Requirements: Reproduce every line of the listing below word for word, leaving out the pictures.

Extracted data entries
--- Start ---

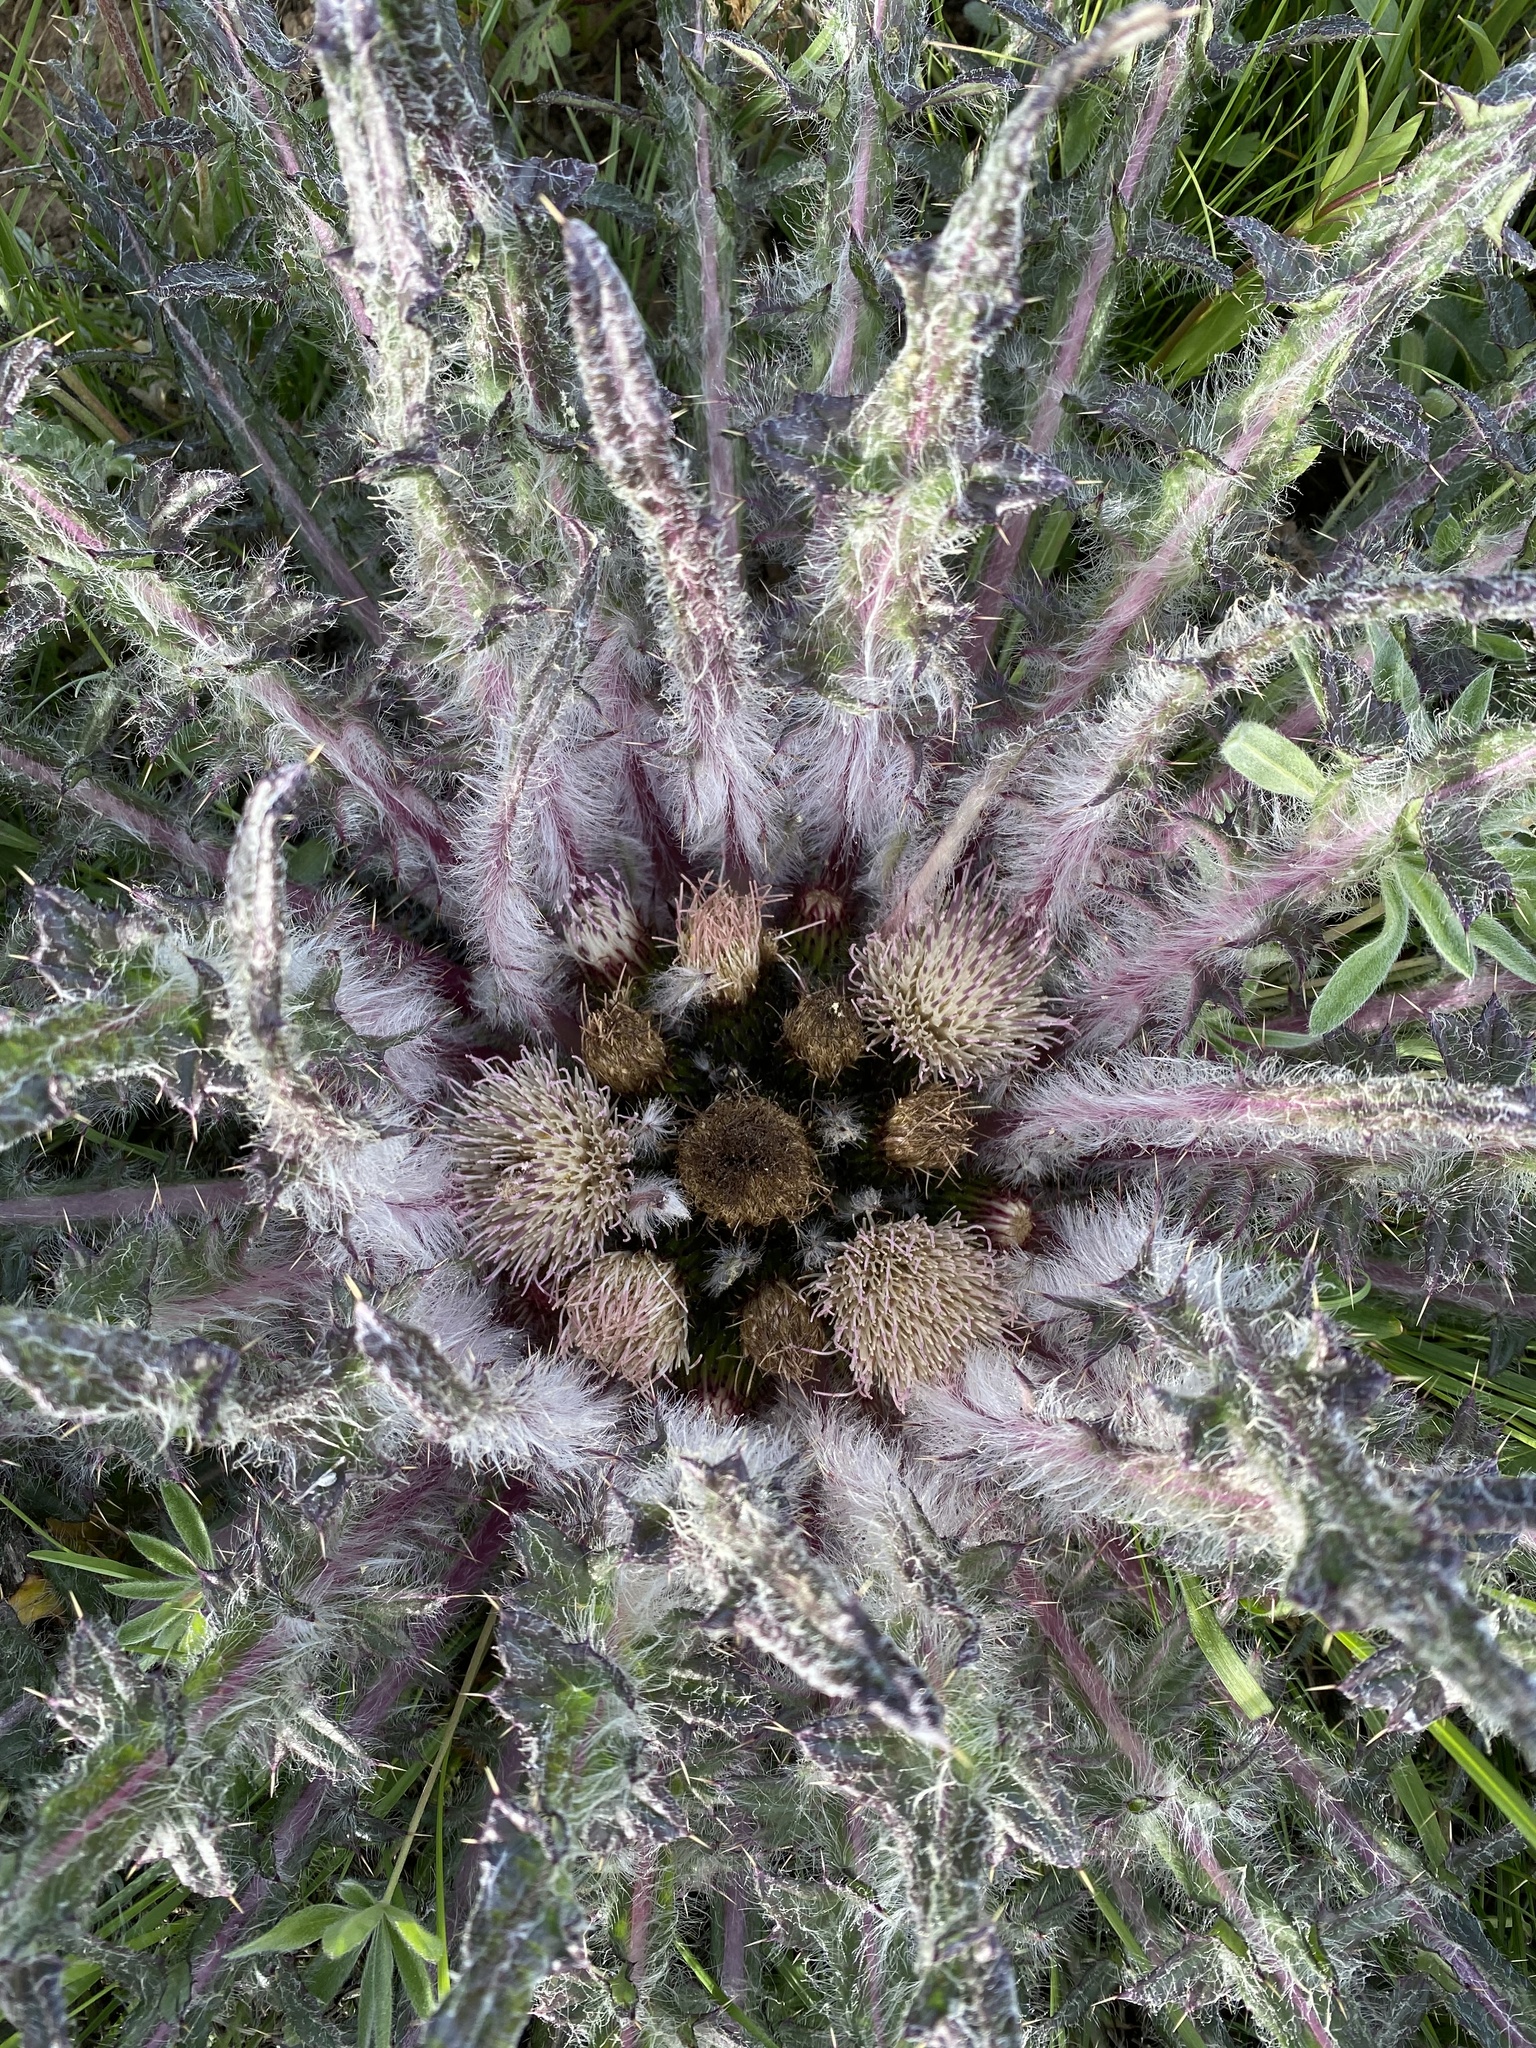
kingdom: Plantae
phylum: Tracheophyta
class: Magnoliopsida
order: Asterales
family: Asteraceae
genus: Cirsium
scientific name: Cirsium scariosum
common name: Meadow thistle
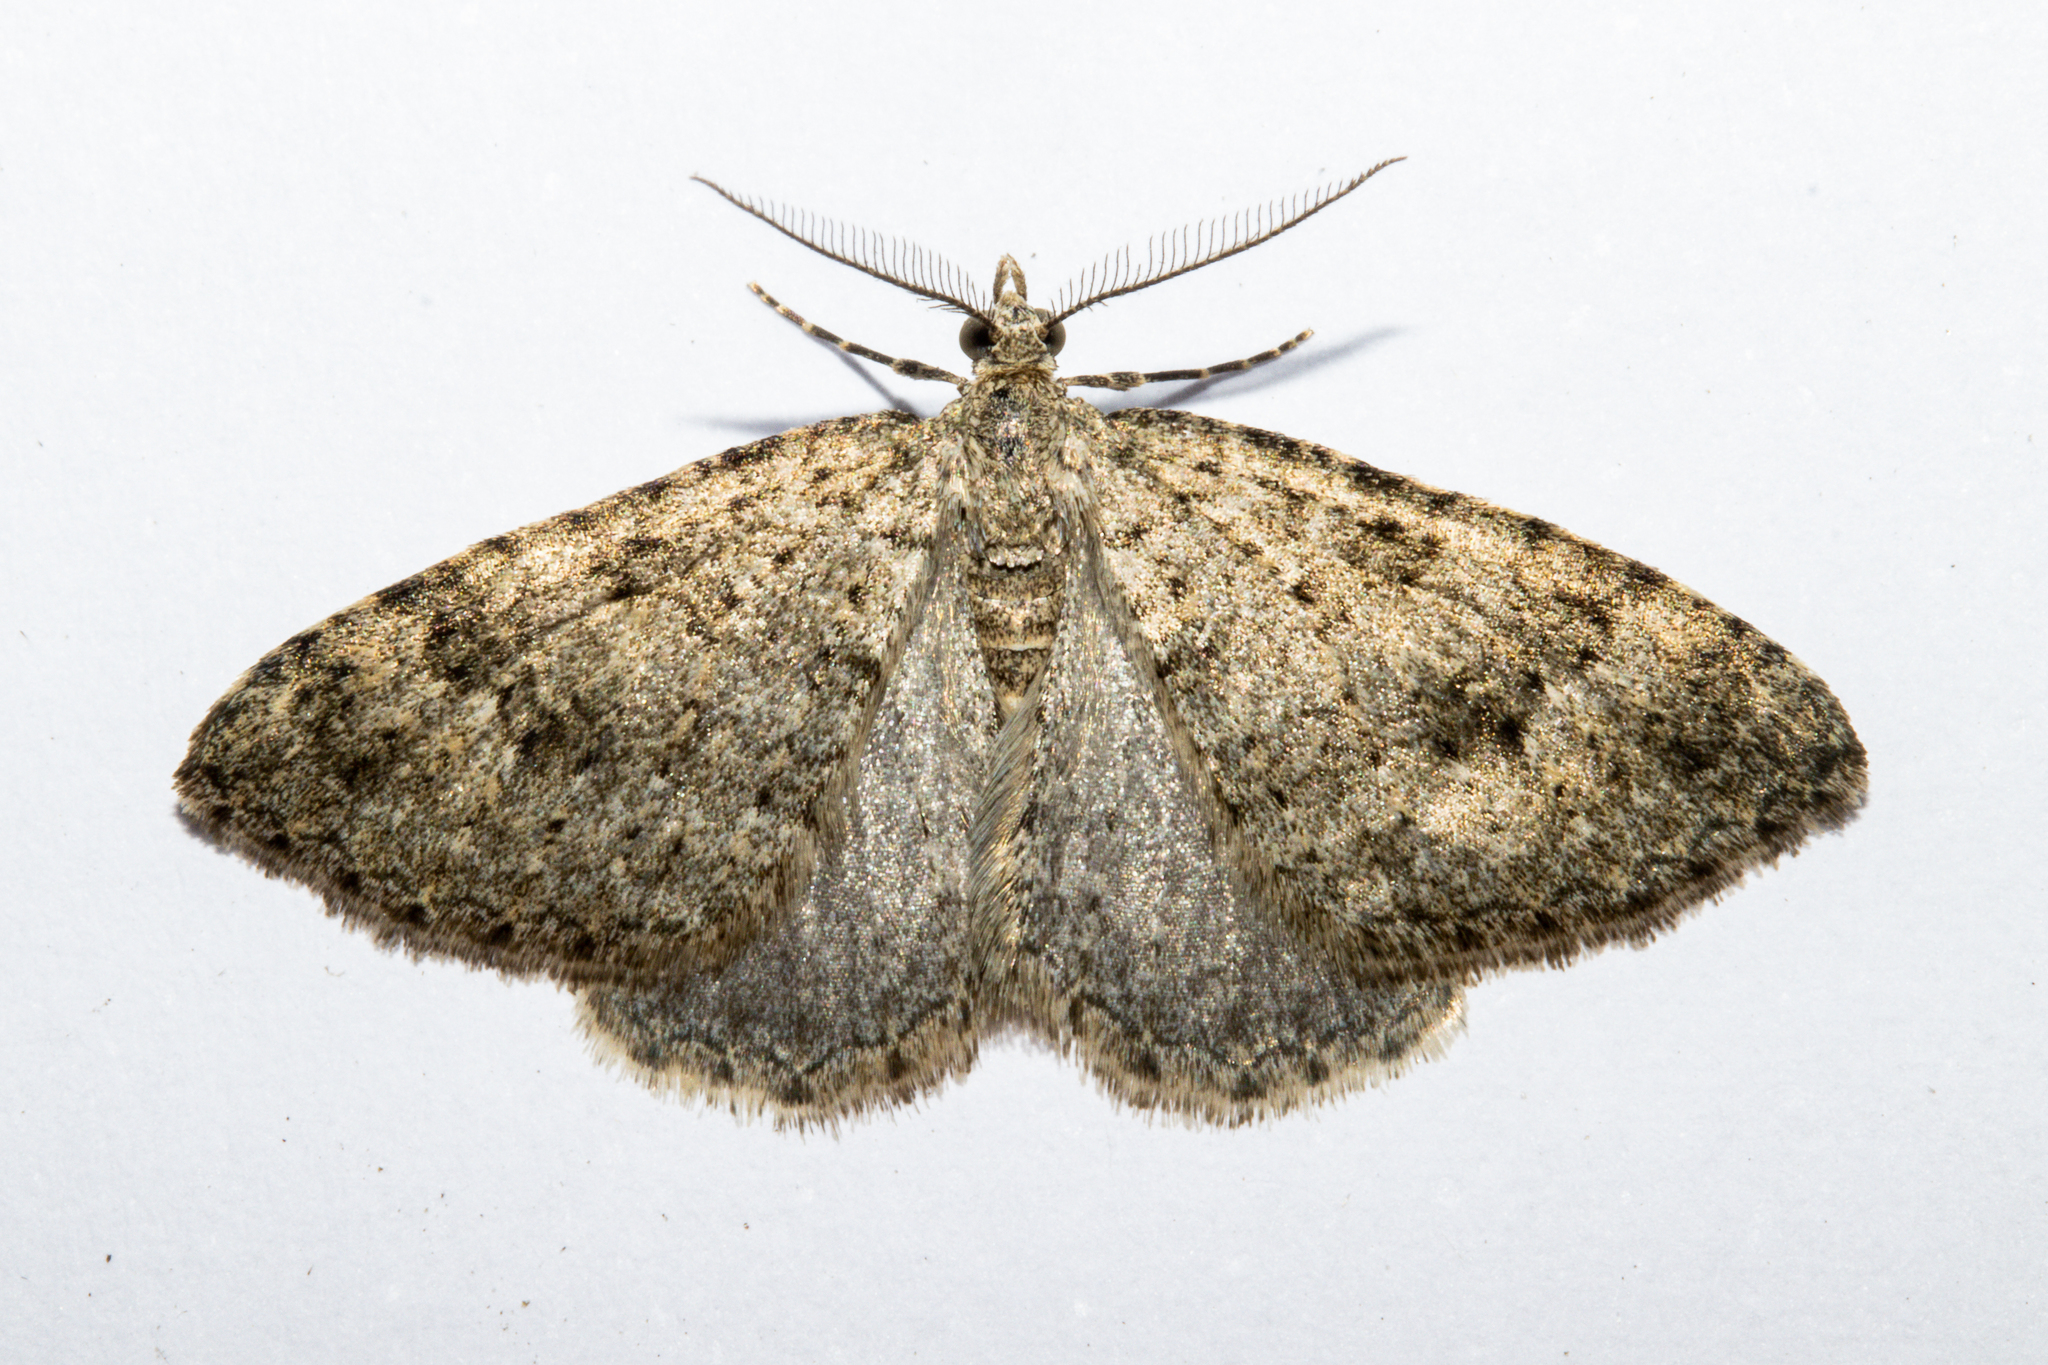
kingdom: Animalia
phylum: Arthropoda
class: Insecta
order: Lepidoptera
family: Geometridae
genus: Helastia
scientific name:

--- End ---

Answer to the task:
kingdom: Plantae
phylum: Tracheophyta
class: Magnoliopsida
order: Asterales
family: Asteraceae
genus: Cirsium
scientific name: Cirsium scariosum
common name: Meadow thistle
kingdom: Animalia
phylum: Arthropoda
class: Insecta
order: Lepidoptera
family: Geometridae
genus: Helastia
scientific name:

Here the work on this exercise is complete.